Hollywood is playing its part, too, as more actors and actresses light up in movies. In "My Best Friend's Wedding," Julia Roberts smokes repeatedly. Although her role as a romance-wrecker gives her a slightly bad-guy persona in the film, her beauty and popularity make her influential, on-screen and off.
The proliferation of no-smoking laws represents heartening progress. Just last week, California instituted the nation's toughest antismoking measure, banning smoking in nightclubs, bars, and hotel lobbies. Yet as smokers become less visible, it's easy to think antitobacco forces are winning.
It is far too early to pack up all the ashtrays and declare a victory. Although smoking appears to be leveling off among eighth-graders, according to a new study by the University of Michigan, it continues to increase among 12th-graders.

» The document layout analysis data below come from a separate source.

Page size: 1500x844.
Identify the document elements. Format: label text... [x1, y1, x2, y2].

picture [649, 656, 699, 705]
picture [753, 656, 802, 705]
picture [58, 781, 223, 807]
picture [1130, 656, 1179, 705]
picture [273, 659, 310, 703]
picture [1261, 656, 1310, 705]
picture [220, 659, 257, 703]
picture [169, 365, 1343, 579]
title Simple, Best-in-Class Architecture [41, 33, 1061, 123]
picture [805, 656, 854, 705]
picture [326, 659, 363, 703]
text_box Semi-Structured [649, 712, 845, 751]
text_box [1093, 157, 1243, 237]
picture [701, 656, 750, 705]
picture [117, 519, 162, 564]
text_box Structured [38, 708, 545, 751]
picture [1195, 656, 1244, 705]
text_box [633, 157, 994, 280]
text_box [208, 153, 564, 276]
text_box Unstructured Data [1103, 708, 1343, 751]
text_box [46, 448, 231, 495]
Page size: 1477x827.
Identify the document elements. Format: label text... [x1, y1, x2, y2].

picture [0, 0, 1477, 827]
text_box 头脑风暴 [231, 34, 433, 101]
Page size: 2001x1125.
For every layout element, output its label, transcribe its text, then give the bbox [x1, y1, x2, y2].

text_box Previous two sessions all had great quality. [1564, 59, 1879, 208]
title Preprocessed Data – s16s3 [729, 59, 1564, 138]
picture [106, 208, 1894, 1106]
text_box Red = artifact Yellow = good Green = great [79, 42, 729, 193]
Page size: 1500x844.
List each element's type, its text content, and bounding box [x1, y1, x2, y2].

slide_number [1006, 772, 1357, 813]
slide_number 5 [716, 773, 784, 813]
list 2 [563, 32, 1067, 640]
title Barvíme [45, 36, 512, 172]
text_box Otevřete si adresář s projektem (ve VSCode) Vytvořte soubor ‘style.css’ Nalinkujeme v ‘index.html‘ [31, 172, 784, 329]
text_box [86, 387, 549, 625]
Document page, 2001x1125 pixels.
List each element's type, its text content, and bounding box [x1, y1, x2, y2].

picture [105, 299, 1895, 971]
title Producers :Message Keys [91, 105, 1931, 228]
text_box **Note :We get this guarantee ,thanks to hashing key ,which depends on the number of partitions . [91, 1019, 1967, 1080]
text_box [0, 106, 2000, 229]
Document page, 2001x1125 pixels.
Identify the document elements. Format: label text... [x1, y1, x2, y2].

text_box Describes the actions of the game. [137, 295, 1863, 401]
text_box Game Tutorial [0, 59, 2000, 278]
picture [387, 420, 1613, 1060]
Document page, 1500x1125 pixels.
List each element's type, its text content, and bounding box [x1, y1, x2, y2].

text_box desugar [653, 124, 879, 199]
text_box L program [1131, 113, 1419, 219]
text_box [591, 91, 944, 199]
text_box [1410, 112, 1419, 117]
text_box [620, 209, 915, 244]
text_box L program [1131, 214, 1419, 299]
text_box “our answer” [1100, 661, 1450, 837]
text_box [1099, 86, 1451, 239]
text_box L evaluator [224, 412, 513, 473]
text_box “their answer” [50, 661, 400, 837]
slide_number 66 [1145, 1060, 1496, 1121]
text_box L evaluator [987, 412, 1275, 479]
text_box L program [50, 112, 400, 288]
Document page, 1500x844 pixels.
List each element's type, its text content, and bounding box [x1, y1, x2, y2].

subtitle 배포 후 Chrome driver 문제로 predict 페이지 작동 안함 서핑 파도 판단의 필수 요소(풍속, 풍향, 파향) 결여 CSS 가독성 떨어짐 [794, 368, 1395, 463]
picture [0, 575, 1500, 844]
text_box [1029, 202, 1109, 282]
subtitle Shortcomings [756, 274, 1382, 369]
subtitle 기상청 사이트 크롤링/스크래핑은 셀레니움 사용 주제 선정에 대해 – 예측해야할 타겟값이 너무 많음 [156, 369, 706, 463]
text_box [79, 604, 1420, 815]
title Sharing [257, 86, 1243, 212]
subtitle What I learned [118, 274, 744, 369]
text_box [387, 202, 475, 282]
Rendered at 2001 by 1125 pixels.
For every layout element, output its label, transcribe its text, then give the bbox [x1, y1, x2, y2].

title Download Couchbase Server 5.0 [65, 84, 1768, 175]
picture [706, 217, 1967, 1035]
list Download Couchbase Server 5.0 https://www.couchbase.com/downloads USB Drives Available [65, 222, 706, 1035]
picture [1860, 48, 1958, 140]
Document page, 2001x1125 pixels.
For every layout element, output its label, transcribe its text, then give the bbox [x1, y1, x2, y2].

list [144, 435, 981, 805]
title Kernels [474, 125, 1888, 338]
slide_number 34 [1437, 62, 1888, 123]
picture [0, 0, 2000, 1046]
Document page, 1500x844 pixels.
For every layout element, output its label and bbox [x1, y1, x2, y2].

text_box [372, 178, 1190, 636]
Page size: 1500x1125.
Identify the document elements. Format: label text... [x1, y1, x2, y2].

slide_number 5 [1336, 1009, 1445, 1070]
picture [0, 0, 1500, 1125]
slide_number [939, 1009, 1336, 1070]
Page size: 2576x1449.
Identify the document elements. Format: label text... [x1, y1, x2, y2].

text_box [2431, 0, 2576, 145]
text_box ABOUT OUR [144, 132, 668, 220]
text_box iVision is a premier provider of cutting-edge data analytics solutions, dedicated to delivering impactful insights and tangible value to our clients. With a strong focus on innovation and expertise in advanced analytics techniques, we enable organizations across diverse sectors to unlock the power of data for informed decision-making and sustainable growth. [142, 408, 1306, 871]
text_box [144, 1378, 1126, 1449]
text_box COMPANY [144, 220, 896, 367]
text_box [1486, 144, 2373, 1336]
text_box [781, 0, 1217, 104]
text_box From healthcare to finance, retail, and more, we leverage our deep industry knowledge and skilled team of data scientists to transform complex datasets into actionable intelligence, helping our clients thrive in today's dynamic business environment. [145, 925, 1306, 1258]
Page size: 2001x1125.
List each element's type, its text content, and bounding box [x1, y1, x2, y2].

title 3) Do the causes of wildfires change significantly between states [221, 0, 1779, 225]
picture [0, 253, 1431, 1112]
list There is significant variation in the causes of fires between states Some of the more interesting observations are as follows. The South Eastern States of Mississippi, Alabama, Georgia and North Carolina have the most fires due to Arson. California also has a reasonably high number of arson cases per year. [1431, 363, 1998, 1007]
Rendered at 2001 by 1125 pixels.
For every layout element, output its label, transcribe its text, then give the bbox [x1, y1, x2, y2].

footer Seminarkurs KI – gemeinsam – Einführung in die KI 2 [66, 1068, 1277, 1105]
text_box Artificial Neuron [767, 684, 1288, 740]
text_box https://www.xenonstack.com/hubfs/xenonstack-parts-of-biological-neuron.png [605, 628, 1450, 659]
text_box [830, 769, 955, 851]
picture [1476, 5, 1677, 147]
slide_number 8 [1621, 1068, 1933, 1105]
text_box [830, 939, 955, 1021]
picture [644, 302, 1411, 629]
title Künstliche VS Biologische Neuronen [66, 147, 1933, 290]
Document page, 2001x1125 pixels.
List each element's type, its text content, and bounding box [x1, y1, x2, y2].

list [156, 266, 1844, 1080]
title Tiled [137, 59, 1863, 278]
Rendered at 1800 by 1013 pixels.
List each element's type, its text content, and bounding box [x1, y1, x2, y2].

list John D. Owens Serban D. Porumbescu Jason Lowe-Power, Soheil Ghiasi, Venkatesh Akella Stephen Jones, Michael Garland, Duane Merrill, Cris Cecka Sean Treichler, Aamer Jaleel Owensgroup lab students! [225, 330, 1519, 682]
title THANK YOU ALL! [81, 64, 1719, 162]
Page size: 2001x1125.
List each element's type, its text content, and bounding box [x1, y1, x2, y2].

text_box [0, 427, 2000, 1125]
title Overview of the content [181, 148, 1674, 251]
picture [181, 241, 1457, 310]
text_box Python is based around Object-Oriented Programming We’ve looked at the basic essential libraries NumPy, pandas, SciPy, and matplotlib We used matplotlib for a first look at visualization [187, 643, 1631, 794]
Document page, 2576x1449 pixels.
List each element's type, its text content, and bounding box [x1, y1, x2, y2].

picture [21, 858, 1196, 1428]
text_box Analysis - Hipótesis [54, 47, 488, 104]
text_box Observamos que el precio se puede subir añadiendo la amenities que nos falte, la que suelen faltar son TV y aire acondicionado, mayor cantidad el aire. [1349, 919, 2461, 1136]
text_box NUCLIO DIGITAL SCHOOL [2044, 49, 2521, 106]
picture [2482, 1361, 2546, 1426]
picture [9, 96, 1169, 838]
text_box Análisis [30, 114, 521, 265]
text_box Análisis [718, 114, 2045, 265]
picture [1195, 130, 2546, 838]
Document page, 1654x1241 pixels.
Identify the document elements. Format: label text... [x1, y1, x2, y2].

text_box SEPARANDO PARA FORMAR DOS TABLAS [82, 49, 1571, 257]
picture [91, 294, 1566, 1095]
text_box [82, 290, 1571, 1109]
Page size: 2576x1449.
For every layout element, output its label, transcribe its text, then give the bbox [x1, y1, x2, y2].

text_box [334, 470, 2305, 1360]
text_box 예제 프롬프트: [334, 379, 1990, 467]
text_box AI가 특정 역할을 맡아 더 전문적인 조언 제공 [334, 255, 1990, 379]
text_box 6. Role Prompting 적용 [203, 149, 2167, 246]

Adolescent girls' use of cigarettes nearly doubled between 1991 and 1995, primarily among white, middle-class girls, according to a Health and Human Services study. A 1995 survey by the federal Centers for Disease Control and Prevention showed that 40 percent of white female high-schoolers smoked. Only 12 percent of black female students did.
This month Congress begins deliberations on a proposed $368.5 billion settlement between five major tobacco companies and state attorneys general. Its conditions include eliminating billboards and limiting magazine ads to publications for adults. Those steps, if implemented, would help. But clever marketing accounts for only one factor persuading adolescents to smoke. Peer pressure and the relentless desire to be thin remain powerful forces as well.
What else can be done?
*Find celebrities who no longer smoke, and develop a public-service campaign with the theme, "I quit. So can you."
*Make teenage girls aware of the hazards smoking poses to their beauty and reproductive health. Tell them about premature wrinkles, raspy voices, and the risk of infertility.
*Pressure magazines for young women to refuse to accept cigarette ads - now. Television networks have survived without revenue from tobacco companies. So can print media.
Only when girls understand that tobacco is uncool will the next generation of women truly have come a long way. Equal-opportunity addiction hardly represents progress.